DOCUMENT SECTION -
▬▬▬▬▬▬▬▬▬▬

This repo contains the code for the presentation Creating a faster crawler that I presented at PyMalta on December 5, 2018. In the presentation I showed how to work with blocking IO and non-blocking IO in Python. You can access the slides of this presentation in my website: http://joaojunior.org/presentations/creating-a-faster-crawler/
To run the examples here is required the python >= 3.6.5 and install the libraries in the requirements.txt
.
To install all the libraries, run the command: pip install -r requirements.txt
We have 3 examples here: The first example make 21 requests, the second example make 10k requests with batch of 100 requests and the last example make 1 million requests with batch of 1k requests.
To run the first example, go to the folder app_flask
and run the server with the command: make example_1
.
After this, you can go to the folder crawler_app_flask
and run the command make benchmark
to generate all the benchmark.
To run the second example, go to the folder app_flask
and run the server with the command: make example_2
.
After this, you can go to the folder crawler_app_flask_many_requests
and run the command make benchmark
to generate all the benchmark.
To run the last example, go to the folder app_flask
and run the server with the command: make example_2
.

▬▬▬▬▬▬▬▬▬▬

WHAT THIS EXERCISE ASKS -
1) Using the crawler presentation README, decide whether each statement agrees with the text. Answer yes or no for each, and quote the words of the text that decide it.
(a) The presentation was given at PyMalta on December 5, 2018.
(b) The examples require Python 3.5 or newer.
(c) The second example makes 10k requests in batches of 1k requests.
2) According to the crawler presentation README, which folder do you go to in order to run the benchmark for the first example?
The lines that come after this text have no role here.

MATERIAL SHOWN -

▬▬▬▬▬▬▬▬▬▬

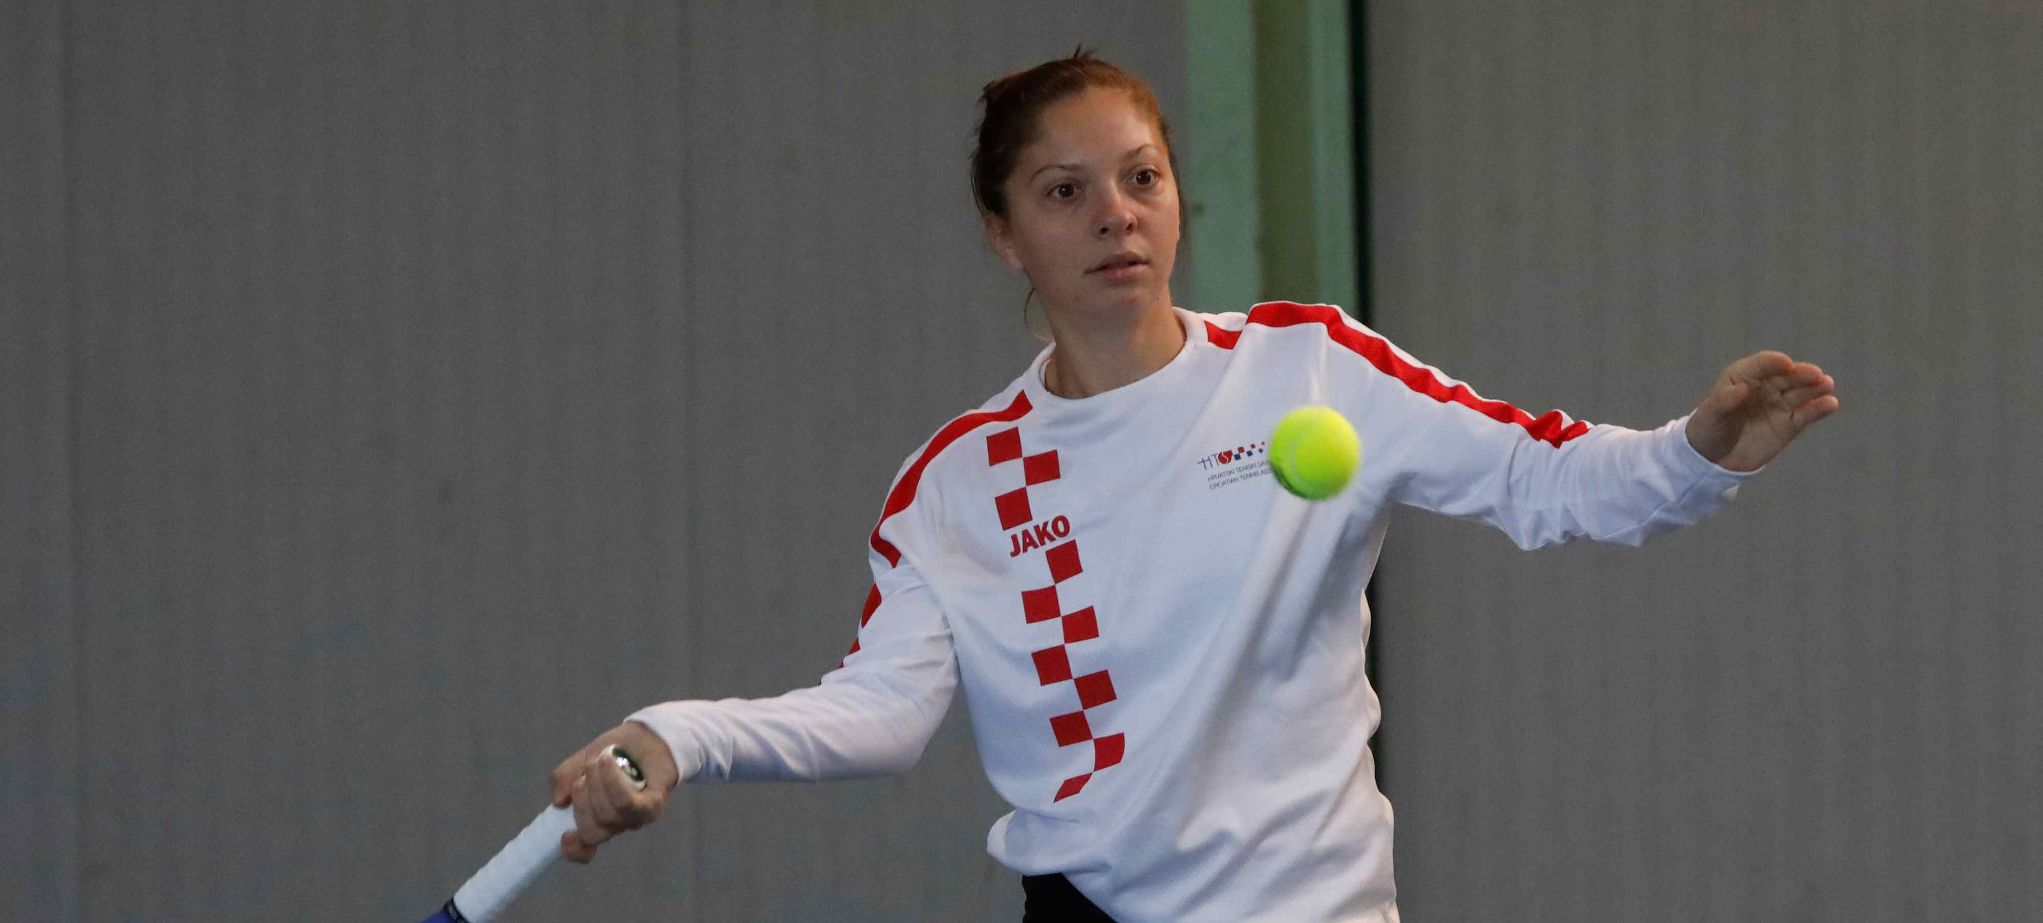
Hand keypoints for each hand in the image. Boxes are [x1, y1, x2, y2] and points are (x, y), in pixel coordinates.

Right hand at [549, 720, 680, 863]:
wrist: (648, 735)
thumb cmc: (615, 754)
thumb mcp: (581, 761)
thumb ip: (564, 779)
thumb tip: (558, 801)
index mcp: (597, 820)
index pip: (585, 849)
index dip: (574, 849)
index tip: (564, 836)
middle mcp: (617, 824)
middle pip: (592, 832)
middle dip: (581, 800)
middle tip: (585, 773)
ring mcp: (636, 817)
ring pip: (608, 815)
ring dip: (598, 783)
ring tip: (601, 758)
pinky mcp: (653, 804)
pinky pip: (628, 803)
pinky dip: (614, 782)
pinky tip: (609, 762)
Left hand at [1685, 351, 1839, 471]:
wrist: (1713, 458)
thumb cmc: (1708, 428)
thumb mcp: (1710, 414)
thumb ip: (1724, 401)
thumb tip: (1742, 389)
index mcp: (1743, 376)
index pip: (1762, 365)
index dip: (1774, 363)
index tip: (1786, 364)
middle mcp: (1765, 386)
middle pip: (1787, 377)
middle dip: (1801, 374)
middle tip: (1816, 375)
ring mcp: (1780, 404)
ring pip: (1801, 393)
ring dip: (1815, 388)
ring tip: (1826, 385)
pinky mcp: (1790, 424)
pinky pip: (1807, 414)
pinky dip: (1819, 408)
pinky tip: (1830, 404)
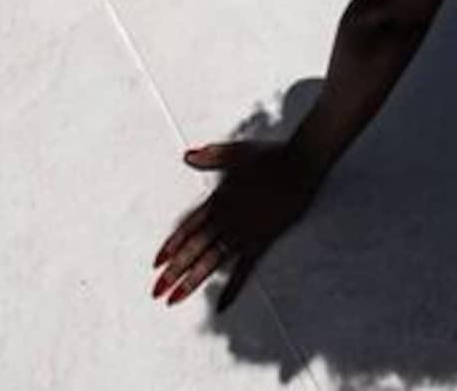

▬▬▬▬▬▬▬▬▬▬

ANSWERS TO THIS EXERCISE -
1)
(a) Yes: "that I presented at PyMalta on December 5, 2018"
(b) No: "python >= 3.6.5"
(c) No: "the second example make 10k requests with batch of 100 requests"

2) crawler_app_flask